Species can actually go extinct more than once. In a biological sense, species become extinct when the last animal of a species stops breathing. But they can also become extinct a second time, researchers say.
When a species disappears from our collective memory and cultural knowledge, it becomes extinct in a different way. That second form of extinction – societal extinction – is the subject of a new study investigating how damaging this phenomenon can be.
For example, societal extinctions change how we view the environment around us and can impact efforts at conservation.
The researchers are calling for more efforts to prevent societal extinction – because as more and more species disappear from our memories, there’s evidence that it alters our perception of how important it is to protect what remains.
“Societal extinctions can affect conservation efforts aimed at protecting biodiversity because it can diminish our expectations of the environment and our perceptions of its natural state, such as what is the standard or relatively healthy,” says biological systems researcher Josh Firth from the University of Oxford in the UK.
The researchers looked at dozens of previous studies to identify how societal extinction happens, identifying contributing factors such as symbolic or cultural importance, how long ago a species was last alive, and how much of a connection it had to humans.
Societal extinction usually but not always happens after biological extinction, the researchers note. Sometimes, both extinctions can happen at the same time, depending on how well and widely known a particular species is.

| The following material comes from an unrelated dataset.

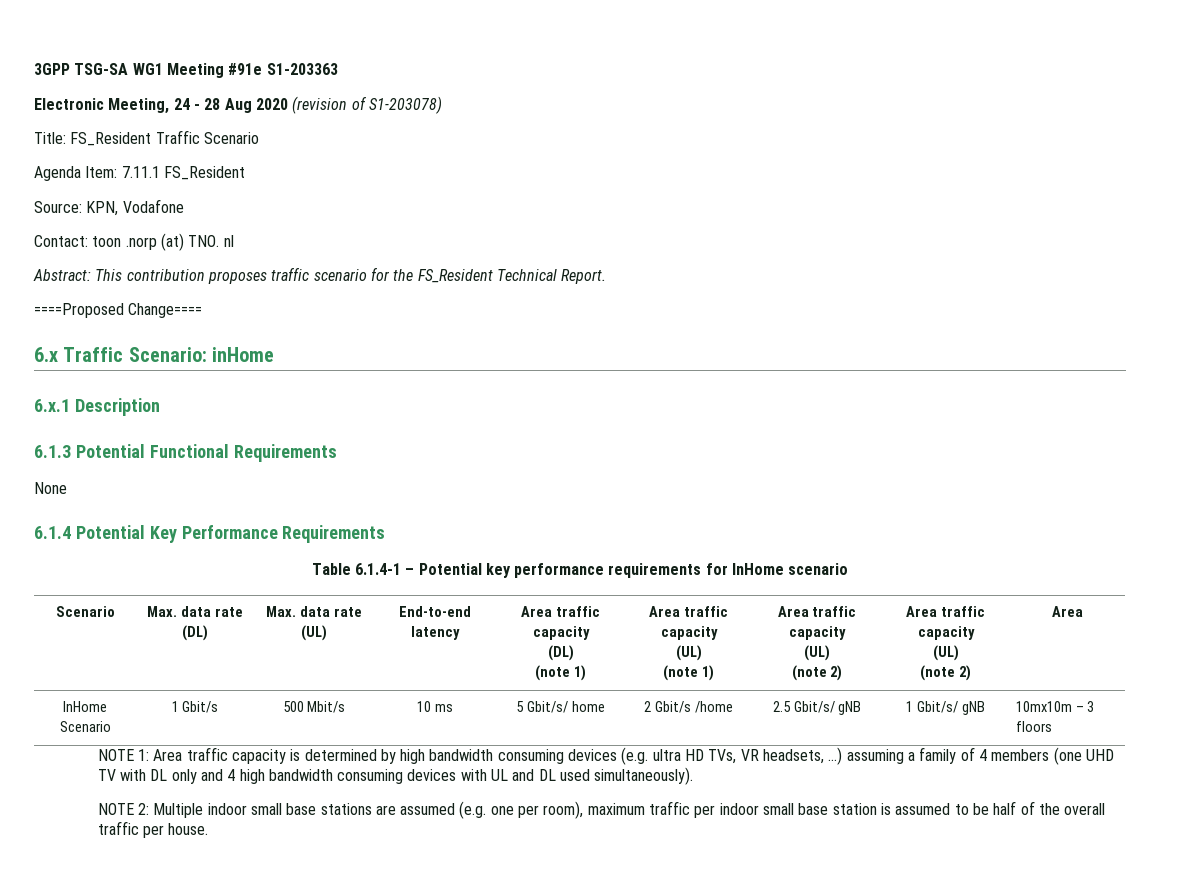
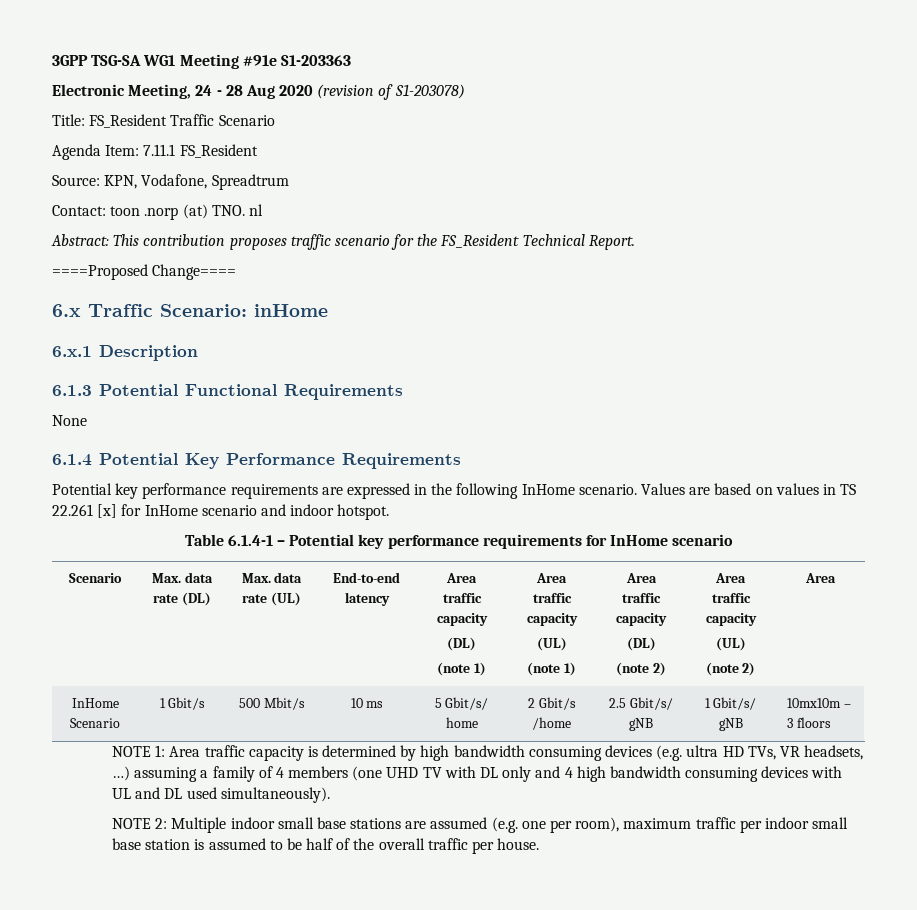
[122,199,184,213] Vodafone -> [141,174,289,190] Vodafone, Spreadtrum
(386, 534) none -> [52,483,857,499] [52,504,390,520] // Potential key performance requirements are expressed in the following InHome scenario. Values are based on values in TS 22.261 [x] for InHome scenario and indoor hotspot.
[804,645,830,661] (UL) -> [626,637,656,651] (DL)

One example is medicinal plants. Many of these are likely to become societally extinct even though they’re still around in nature, because over time we’ve replaced traditional herbal medicines with more modern alternatives, losing knowledge along the way.
Most species – such as those far removed from civilization, or those too tiny to be noticed except via a microscope – never have a societal presence to begin with. Meanwhile, for other species, the societal presence can break with reality after a biological extinction.
“Species can also remain collectively known after they become extinct, or even become more popular,” says conservation biologist Uri Roll from the Ben-Gurion University of the Negev in Israel.
“However, our awareness and memory of such species gradually becomes transformed, and often becomes inaccurate, stylized, or simplified, and disassociated from the actual species.”
Take the Spix’s macaw for example, currently extinct in the wild: A 2013 conservation report from Brazil surveyed 242 children from the bird’s former habitat, and almost all of them incorrectly believed the species originated from Rio de Janeiro, because of its appearance in the 2011 animated movie Rio.
Ultimately, the researchers found multiple links between societal extinction and a lack of support for biodiversity conservation. In other words, it’s important to keep the memories and the records of extinct species in order to realize what’s been lost.
The damaging activities of humans and a lack of connection with nature are combining to create a societal extinction debt, the team concludes – and many more occurrences of societal extinction are likely to lie ahead unless something is done to prevent them.
“Sustaining awareness of species and their threats also holds cognitive and emotional consequences for individuals,” the researchers write. “Resolving these issues will require multidisciplinary approaches that go beyond ecology and conservation biology.”
The research has been published in Trends in Ecology & Evolution.